Ser adolescente no começo dos anos 2000 representava criar um ritual para perder a virgindade. Aniversário de 1 ano de namoro, lingerie especial, dia dos namorados, namorado sério, pétalas de rosas, luz de velas, juras de amor, aquela coisa dos filmes da noite de formatura do Ensino Médio. Como o clássico Crossroads, com Britney Spears. A gente costumava achar que perder a virgindade é uma experiência que muda a nossa vida (existe algo mais machista do que pensar que a presença de um homem vai mudar quem somos?).

A própria expressão “perder a virgindade” implica que algo será, adivinhem, perdido. Levanta a mão se você já ouviu variáveis de “Você só pode perder a virgindade uma vez” ou “Essa pessoa não merece minha virgindade”. (Tá, pode baixar a mão agora.)

Como jornalista investigativa, contatei uma integrante da parte mais nova da Geração Z, que nasceu mais ou menos quando a gente estava perdendo a virgindade. Digo, transando pela primeira vez. “A conversa sobre a virgindade é muito presente na minha vida e das minhas amigas,” contou Júlia, 17. No choque entre millennials e geração Z, há muitas diferenças. Mas também há semelhanças: existe ainda um estigma em relação às meninas que perdem a virgindade mais cedo e também existe uma influência negativa de pais e mães controladores e repressores.

Ainda assim, muita coisa mudou: “É o nosso corpo, ninguém tem que falar sobre isso,” Júlia fala. Eu perdi a virgindade ao som de versões de músicas famosas em quarteto de cordas, o que pode ser um pedacinho do sonho dos anos 2000. Mas todo o resto ficou em falta, e que bom, porque seguir a lista de obrigações & expectativas pode ter o efeito colateral de gerar frustração & desilusão. Alguns estudos ao longo dos anos sugeriram que essa expectativa exagerada, que tem como combustível a vergonha e a ansiedade obsessiva, pode intervir na vida sexual a longo prazo. O que, cá entre nós, não precisava de muita pesquisa, né? Quem se sente mais confortável e mais livre vai ter mais prazer, é quase uma equação matemática. Mais ainda: as pesquisas sobre o tema cada vez mais provam que é a cultura da pureza, e não a perda da virgindade, que causa o impacto nas nossas experiências sexuais ao longo do tempo.

“Eu e minhas amigas sempre falamos que vai acontecer o que tivermos vontade na hora que tivermos vontade e a opinião de ninguém tem que importar.”, confirma Júlia. O que importa é simples: “Tem que ser alguém confiável, porque existe estupro. Tem que ser legal contigo, não pode ser um babaca, tem que ser alguém que você goste e se sinta confortável.” Essa lista parece bem mais factível – e, na minha história pessoal, eu teria conseguido dar ok em todos esses pontos.
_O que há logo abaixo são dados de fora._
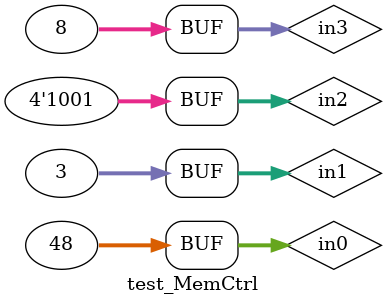
<source format=v>
module test_MemCtrl;
	reg [31:0] in0, in1, in3;//src1,src2,ramin
	reg [3:0] in2;//opcode
	wire rw;//rwflag
	wire ldr, add;//select for address and ldr mux
	wire [31:0] ramout,databus;
	wire [15:0] addbus;
	initial
	begin
	#0  in0=32'b11; in1=32'b100001; in2=4'b1010;in3=32'b1000;
	#10 in0=32'b110; in1=32'b10001; in2=4'b1010;in3=32'b1000;
	#10 in0=32'b1100; in1=32'b1001; in2=4'b1001;in3=32'b1000;
	#10 in0=32'b11000; in1=32'b101; in2=4'b1010;in3=32'b1000;
	#10 in0=32'b110000; in1=32'b11; in2=4'b1001;in3=32'b1000;
	end

	initial
	begin
	$monitor($time," src1=%b, src2=%b, opcode=%b, ram in=%b, ram data out=%b, RW flag=%b, sel_ldr=%b, sel_add=%b, address out=%b, data ldr out=%b",in0,in1,in2,in3,ramout,rw,ldr,add,addbus,databus);
	end

	MemoryControl memcrtl(in0,in1,in2,in3,ramout,rw,ldr,add,addbus,databus);

endmodule

</source>
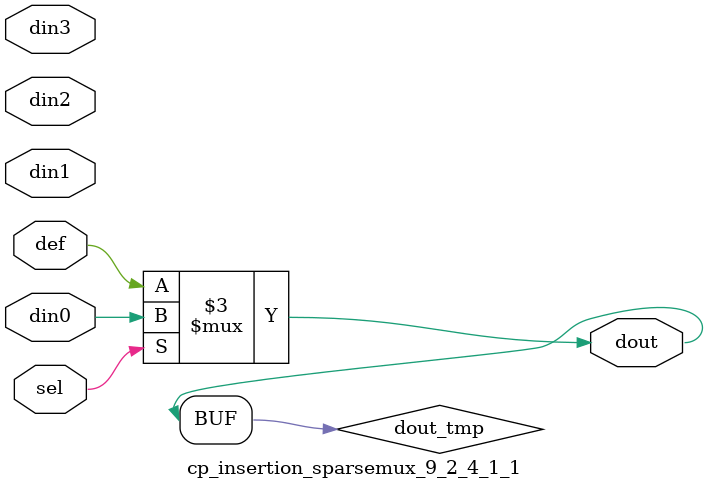
<source format=v>
`timescale 1ns / 1ps

module cp_insertion_sparsemux_9_2_4_1_1 (din0,din1,din2,din3,def,sel,dout);

parameter din0_WIDTH = 1;

parameter din1_WIDTH = 1;

parameter din2_WIDTH = 1;

parameter din3_WIDTH = 1;

parameter def_WIDTH = 1;
parameter sel_WIDTH = 1;
parameter dout_WIDTH = 1;

parameter [sel_WIDTH-1:0] CASE0 = 1;

parameter [sel_WIDTH-1:0] CASE1 = 1;

parameter [sel_WIDTH-1:0] CASE2 = 1;

parameter [sel_WIDTH-1:0] CASE3 = 1;

parameter ID = 1;
parameter NUM_STAGE = 1;



input [din0_WIDTH-1:0] din0;

input [din1_WIDTH-1:0] din1;

input [din2_WIDTH-1:0] din2;

input [din3_WIDTH-1:0] din3;

input [def_WIDTH-1:0] def;
input [sel_WIDTH-1:0] sel;

output [dout_WIDTH-1:0] dout;



reg [dout_WIDTH-1:0] dout_tmp;


always @ (*) begin
(* parallel_case *) case (sel)
    
    CASE0 : dout_tmp = din0;
    
    CASE1 : dout_tmp = din1;
    
    CASE2 : dout_tmp = din2;
    
    CASE3 : dout_tmp = din3;
    
    default : dout_tmp = def;
endcase
end


assign dout = dout_tmp;



endmodule

</source>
Talvez por isso seja eu aqui, falando sobre sexo – não, sobre prazer feminino. Porque sentir prazer nunca foi um problema. E talvez, conforme as ideias das gerações mais novas penetrarem na sociedade (trocadilho intencional), toda essa coisa de sexo seja menos restrita e endeusada. A ideia de sacralizar o sexo, além de partir de uma perspectiva religiosa carregada de culpa, tira toda a possibilidade de ser algo leve.

“A gente nem pensa em ritual,” ela me fala. As primeiras vezes podem ser divertidas e gostosas, mesmo que nervosas, mesmo que com frio na barriga. Mas não precisam ser carregadas de expectativas, como se a gente fosse virar outra pessoa no dia seguinte. “Não é como se fosse ser perfeito, como se a primeira vez fosse algo lindo,” ela resume. E faz sentido. No dia seguinte, eu ainda era a mesma Clarissa.